[Data entries]

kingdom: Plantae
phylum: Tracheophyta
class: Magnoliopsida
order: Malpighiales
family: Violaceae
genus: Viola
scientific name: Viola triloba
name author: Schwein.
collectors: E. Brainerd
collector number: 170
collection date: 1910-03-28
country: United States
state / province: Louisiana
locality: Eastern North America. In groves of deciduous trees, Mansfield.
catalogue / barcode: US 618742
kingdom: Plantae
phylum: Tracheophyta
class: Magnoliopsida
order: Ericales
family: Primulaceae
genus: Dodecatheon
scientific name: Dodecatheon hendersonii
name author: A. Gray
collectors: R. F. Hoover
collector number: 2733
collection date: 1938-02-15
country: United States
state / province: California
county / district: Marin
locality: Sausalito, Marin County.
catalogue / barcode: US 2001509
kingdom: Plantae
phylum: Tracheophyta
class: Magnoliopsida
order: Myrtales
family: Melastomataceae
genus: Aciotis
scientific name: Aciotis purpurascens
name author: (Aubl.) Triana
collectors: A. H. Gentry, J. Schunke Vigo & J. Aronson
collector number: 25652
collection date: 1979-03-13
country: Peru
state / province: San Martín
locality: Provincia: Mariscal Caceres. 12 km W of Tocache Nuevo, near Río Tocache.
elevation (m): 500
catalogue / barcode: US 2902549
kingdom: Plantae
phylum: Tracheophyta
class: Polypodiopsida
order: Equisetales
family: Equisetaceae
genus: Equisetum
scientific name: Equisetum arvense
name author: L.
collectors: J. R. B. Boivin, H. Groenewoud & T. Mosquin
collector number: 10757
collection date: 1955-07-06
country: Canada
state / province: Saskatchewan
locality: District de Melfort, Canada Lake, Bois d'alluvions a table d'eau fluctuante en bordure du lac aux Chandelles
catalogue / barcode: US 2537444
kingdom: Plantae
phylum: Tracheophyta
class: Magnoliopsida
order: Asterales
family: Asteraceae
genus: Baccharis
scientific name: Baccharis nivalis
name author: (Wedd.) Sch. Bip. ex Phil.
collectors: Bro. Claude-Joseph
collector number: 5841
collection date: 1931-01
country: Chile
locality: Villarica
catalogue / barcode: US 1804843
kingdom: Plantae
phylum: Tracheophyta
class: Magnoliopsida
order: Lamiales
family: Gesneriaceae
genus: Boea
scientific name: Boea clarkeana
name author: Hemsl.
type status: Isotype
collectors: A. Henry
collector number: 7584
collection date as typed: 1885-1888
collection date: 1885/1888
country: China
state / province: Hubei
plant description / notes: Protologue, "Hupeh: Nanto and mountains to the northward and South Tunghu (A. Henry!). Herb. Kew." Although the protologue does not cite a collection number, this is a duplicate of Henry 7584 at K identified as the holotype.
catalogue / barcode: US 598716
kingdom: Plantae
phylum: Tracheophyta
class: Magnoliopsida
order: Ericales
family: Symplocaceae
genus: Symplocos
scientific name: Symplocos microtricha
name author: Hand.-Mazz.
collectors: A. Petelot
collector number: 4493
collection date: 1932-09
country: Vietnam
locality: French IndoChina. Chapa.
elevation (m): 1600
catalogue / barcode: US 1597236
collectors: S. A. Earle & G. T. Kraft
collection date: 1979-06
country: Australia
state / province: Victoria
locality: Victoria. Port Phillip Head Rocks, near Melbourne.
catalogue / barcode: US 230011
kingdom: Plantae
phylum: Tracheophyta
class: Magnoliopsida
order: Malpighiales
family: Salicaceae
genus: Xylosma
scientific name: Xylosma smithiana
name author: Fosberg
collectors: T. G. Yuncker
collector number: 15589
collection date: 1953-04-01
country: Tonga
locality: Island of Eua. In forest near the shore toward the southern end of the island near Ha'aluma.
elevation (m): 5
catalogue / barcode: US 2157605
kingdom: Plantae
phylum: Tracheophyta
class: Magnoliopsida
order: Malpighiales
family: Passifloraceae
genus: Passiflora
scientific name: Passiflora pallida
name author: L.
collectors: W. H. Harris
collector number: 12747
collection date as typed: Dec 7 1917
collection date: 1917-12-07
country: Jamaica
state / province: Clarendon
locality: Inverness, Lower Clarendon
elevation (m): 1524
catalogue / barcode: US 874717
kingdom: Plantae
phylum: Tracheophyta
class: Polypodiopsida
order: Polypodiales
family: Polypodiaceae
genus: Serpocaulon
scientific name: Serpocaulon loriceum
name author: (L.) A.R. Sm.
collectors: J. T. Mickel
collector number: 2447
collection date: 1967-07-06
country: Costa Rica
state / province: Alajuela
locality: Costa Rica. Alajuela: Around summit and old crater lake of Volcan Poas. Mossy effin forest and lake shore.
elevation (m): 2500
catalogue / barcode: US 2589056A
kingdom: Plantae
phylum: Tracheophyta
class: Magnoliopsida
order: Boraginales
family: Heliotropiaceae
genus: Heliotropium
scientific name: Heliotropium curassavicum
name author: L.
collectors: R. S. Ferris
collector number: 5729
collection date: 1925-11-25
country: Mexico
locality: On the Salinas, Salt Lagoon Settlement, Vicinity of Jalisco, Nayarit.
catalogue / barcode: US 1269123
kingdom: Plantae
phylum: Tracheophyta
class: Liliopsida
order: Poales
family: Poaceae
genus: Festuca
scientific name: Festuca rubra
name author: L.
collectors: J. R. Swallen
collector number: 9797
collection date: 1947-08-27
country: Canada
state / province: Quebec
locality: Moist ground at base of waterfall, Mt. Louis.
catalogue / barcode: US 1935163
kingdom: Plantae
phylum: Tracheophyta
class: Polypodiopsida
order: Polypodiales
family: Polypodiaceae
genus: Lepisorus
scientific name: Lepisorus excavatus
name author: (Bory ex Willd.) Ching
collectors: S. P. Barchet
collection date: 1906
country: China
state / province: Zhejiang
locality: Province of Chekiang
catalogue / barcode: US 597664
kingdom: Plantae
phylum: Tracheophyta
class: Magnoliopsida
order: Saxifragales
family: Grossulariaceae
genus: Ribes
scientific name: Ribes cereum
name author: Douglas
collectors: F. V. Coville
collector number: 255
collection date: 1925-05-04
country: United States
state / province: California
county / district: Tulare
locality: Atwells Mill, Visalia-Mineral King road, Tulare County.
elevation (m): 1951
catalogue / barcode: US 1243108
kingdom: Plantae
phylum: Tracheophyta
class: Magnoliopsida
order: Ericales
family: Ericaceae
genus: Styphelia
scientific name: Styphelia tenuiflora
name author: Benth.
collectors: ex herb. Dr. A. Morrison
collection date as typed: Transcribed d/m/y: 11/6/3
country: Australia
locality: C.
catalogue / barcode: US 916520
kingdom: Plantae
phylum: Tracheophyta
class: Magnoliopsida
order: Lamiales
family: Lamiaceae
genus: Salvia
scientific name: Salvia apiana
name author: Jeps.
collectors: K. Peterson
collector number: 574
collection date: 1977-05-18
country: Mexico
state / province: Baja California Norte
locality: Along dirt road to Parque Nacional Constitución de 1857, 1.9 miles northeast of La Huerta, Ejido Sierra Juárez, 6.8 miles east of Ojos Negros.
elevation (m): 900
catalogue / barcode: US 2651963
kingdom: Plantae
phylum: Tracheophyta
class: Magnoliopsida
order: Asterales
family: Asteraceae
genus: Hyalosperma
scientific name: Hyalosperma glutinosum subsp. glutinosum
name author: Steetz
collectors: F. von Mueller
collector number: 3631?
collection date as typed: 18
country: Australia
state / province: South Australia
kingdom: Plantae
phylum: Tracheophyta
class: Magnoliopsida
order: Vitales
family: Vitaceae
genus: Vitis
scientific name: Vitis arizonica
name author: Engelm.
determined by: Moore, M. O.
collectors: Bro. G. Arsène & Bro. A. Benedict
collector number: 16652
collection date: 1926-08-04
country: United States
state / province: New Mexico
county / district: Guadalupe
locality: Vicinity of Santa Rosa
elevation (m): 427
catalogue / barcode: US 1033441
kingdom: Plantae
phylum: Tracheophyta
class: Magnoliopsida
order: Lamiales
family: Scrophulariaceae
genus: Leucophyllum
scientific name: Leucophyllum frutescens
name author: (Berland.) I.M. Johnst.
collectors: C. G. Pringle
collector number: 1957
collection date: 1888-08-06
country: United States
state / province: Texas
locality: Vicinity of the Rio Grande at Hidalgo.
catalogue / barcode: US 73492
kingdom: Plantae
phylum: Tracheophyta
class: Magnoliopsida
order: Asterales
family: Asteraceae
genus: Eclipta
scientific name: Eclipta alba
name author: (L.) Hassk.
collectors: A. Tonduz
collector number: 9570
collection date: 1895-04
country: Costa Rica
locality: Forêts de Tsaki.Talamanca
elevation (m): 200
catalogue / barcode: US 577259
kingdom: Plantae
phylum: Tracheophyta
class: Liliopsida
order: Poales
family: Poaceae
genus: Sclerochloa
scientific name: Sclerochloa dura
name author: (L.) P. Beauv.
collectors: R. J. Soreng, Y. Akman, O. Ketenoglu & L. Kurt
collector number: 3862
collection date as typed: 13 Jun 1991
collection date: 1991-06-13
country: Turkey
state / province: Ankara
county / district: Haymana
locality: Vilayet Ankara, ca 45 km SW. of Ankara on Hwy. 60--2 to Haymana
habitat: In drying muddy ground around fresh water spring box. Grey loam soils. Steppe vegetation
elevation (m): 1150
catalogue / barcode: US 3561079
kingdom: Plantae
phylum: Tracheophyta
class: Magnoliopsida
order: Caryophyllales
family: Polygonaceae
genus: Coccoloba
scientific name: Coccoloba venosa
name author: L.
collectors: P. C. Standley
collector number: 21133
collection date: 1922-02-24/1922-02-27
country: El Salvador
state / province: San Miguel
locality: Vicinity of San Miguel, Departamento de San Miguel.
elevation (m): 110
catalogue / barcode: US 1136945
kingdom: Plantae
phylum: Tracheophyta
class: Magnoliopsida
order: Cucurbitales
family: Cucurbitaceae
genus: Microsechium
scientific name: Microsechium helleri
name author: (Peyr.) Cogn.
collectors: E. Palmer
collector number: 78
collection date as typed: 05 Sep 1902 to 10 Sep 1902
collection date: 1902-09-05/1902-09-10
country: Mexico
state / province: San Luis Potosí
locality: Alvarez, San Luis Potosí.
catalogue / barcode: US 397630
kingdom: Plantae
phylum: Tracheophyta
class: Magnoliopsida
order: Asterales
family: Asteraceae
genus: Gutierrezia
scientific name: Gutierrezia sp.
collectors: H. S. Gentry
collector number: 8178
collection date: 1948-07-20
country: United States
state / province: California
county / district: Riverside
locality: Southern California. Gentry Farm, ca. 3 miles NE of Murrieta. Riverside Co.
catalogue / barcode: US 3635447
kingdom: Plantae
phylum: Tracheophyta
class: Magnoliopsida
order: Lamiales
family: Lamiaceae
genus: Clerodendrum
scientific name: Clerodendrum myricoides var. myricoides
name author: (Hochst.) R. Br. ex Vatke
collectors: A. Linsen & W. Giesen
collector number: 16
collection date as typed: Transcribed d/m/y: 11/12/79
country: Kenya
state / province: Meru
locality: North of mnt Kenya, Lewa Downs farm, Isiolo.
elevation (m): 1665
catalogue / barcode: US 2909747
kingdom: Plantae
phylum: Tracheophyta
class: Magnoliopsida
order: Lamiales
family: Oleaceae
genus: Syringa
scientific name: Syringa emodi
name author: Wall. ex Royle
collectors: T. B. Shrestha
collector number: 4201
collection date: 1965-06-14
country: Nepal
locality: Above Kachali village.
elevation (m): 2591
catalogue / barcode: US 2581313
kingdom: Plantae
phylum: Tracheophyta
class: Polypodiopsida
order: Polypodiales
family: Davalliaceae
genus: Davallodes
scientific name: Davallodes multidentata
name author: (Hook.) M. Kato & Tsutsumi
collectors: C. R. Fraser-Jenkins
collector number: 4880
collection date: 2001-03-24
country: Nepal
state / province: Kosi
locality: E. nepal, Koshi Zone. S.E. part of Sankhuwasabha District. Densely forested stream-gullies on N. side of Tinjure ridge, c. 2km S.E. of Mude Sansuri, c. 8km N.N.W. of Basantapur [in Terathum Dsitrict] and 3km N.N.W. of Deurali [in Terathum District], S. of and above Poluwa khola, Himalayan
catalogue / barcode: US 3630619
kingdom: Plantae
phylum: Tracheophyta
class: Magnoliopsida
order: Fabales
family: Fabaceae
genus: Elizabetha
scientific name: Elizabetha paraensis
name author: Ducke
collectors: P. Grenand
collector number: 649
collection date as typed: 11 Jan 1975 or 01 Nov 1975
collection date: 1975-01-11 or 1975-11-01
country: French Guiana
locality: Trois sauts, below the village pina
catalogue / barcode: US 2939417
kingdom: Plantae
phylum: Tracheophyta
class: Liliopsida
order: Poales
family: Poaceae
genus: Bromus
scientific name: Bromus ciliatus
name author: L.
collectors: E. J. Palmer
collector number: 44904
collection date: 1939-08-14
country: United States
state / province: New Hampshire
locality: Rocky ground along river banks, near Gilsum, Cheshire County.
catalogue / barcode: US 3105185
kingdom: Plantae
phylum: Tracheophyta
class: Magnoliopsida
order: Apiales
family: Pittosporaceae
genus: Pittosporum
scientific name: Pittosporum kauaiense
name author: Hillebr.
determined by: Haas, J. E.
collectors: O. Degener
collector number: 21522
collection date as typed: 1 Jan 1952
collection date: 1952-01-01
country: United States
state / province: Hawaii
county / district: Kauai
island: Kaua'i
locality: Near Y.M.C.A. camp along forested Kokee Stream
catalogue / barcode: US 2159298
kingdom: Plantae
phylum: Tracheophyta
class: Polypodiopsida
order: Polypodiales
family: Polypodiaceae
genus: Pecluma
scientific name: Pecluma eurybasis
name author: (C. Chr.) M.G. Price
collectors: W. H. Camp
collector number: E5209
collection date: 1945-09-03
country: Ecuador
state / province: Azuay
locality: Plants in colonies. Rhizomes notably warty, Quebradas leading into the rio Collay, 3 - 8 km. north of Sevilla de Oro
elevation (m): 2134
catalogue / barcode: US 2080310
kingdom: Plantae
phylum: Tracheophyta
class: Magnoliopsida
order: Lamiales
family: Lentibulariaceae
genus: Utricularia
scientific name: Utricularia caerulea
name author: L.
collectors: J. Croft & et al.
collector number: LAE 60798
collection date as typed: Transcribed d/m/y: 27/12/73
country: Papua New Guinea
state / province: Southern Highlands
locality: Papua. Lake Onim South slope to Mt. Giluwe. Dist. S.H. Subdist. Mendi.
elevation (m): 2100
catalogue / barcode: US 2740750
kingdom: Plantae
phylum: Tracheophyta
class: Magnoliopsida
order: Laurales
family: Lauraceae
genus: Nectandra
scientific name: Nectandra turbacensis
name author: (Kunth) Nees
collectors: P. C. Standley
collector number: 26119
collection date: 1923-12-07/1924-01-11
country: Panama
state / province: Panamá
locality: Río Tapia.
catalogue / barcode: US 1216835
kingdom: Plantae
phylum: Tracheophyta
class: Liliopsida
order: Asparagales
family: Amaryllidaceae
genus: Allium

• Your objective
Transcribe the lines of the listing above, starting with the line that contains "family: Fabaceae" and going on through the line that contains "name author: Hillebr.", with both of those lines included.

• Answer for this exercise
family: Fabaceae
genus: Elizabetha
scientific name: Elizabetha paraensis
name author: Ducke
collectors: P. Grenand
collector number: 649
collection date as typed: 11 Jan 1975 or 01 Nov 1975
collection date: 1975-01-11 or 1975-11-01
country: French Guiana
locality: Trois sauts, below the village pina
catalogue / barcode: US 2939417
kingdom: Plantae
phylum: Tracheophyta
class: Liliopsida
order: Poales
family: Poaceae
genus: Bromus
scientific name: Bromus ciliatus
name author: L.
collectors: E. J. Palmer
collector number: 44904
collection date: 1939-08-14
country: United States
state / province: New Hampshire
locality: Rocky ground along river banks, near Gilsum, Cheshire County.
catalogue / barcode: US 3105185
kingdom: Plantae
phylum: Tracheophyta
class: Magnoliopsida
order: Apiales
family: Pittosporaceae
genus: Pittosporum
scientific name: Pittosporum kauaiense
name author: Hillebr.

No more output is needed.